*** Information provided Section Begins ***
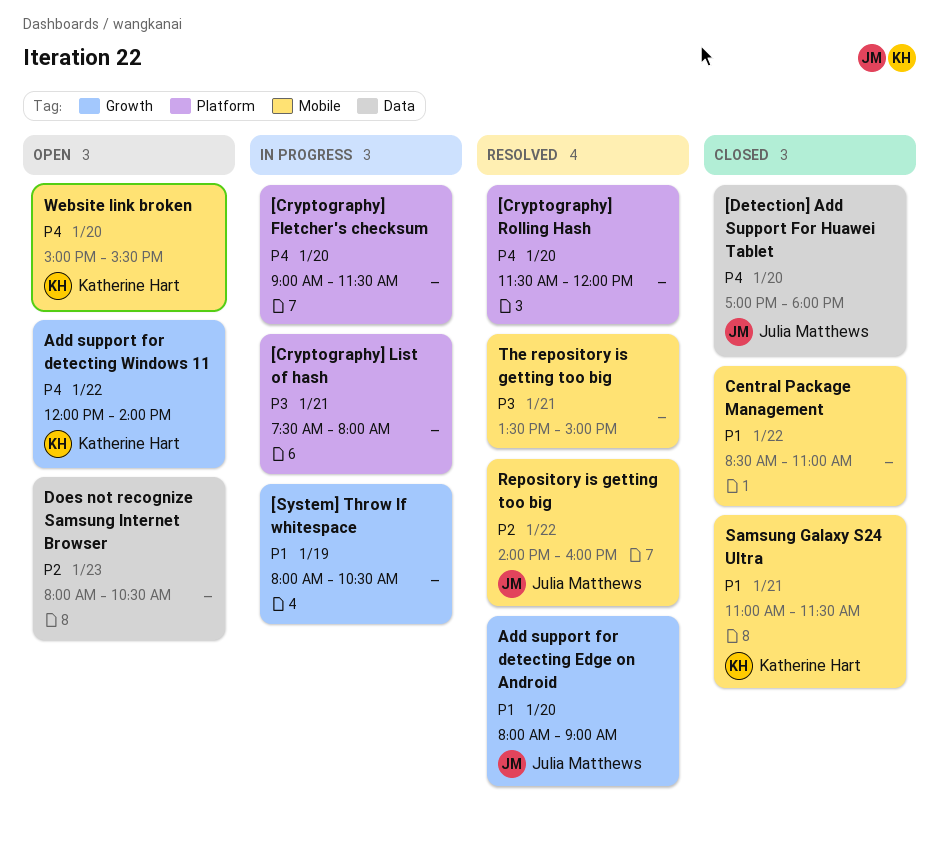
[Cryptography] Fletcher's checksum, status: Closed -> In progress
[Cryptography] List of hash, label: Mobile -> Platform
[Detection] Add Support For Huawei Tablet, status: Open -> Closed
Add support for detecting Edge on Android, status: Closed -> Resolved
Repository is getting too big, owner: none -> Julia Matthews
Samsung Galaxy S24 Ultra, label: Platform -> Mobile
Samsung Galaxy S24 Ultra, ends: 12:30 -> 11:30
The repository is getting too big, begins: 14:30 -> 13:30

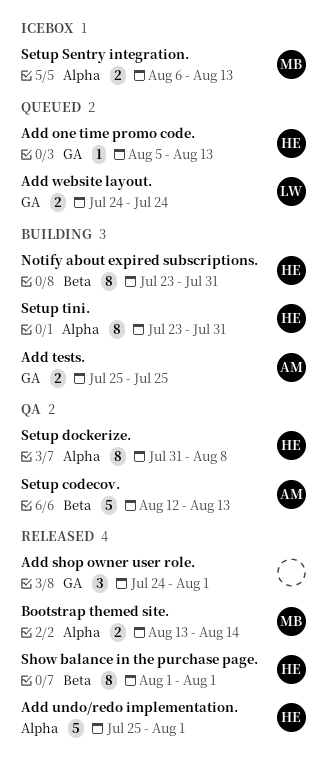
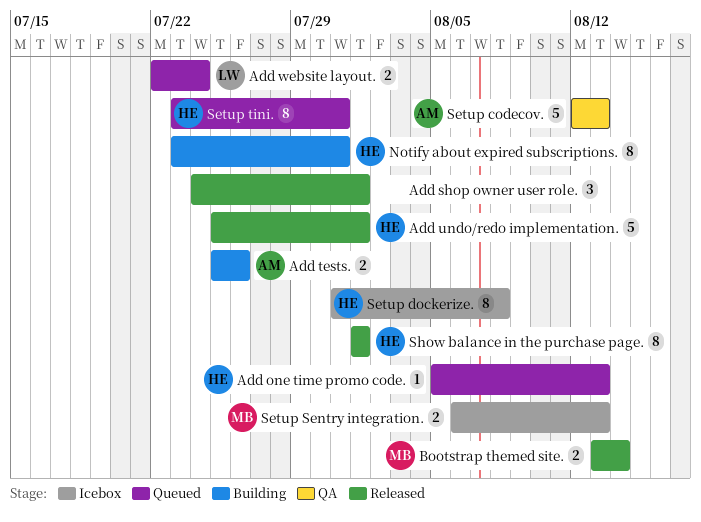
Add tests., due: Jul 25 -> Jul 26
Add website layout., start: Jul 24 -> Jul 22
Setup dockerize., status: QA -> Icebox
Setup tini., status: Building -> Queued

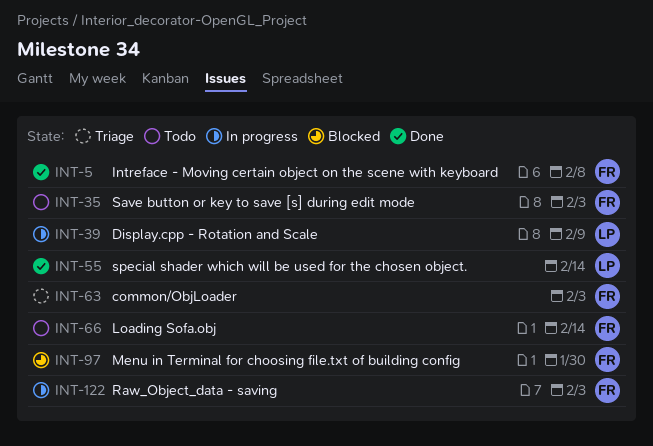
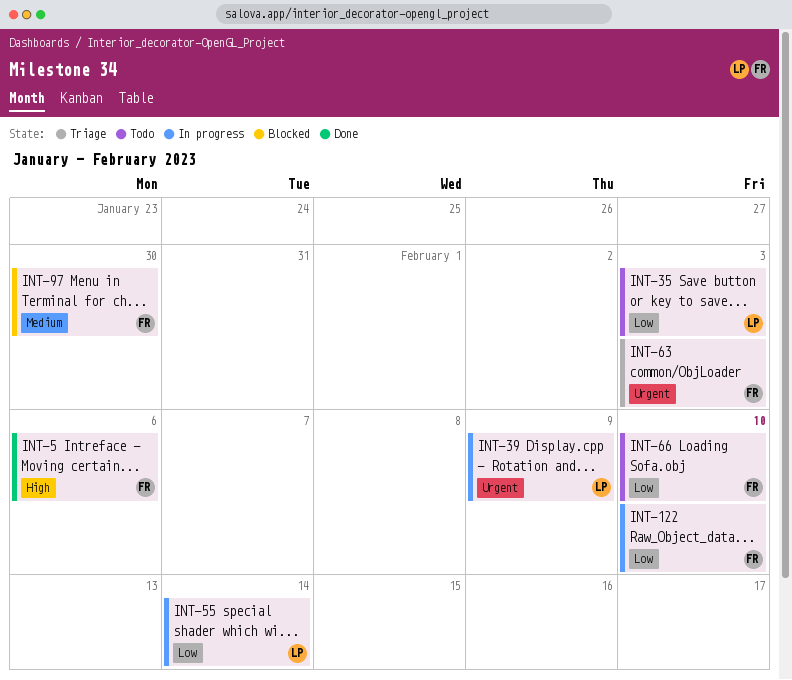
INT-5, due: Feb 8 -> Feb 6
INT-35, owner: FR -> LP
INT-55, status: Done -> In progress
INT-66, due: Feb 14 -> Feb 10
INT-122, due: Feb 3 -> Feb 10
*** Information provided Section Ends ***
An exact copy is needed of the lines running from the one with "Samsung Galaxy S24 Ultra, ends: 12:30" through the end of the data above, and of those lines only, without pictures.

● **Result for this exercise**
Samsung Galaxy S24 Ultra, ends: 12:30 -> 11:30
The repository is getting too big, begins: 14:30 -> 13:30

Add tests., due: Jul 25 -> Jul 26
Add website layout., start: Jul 24 -> Jul 22
Setup dockerize., status: QA -> Icebox
Setup tini., status: Building -> Queued

INT-5, due: Feb 8 -> Feb 6
INT-35, owner: FR -> LP
INT-55, status: Done -> In progress
INT-66, due: Feb 14 -> Feb 10
INT-122, due: Feb 3 -> Feb 10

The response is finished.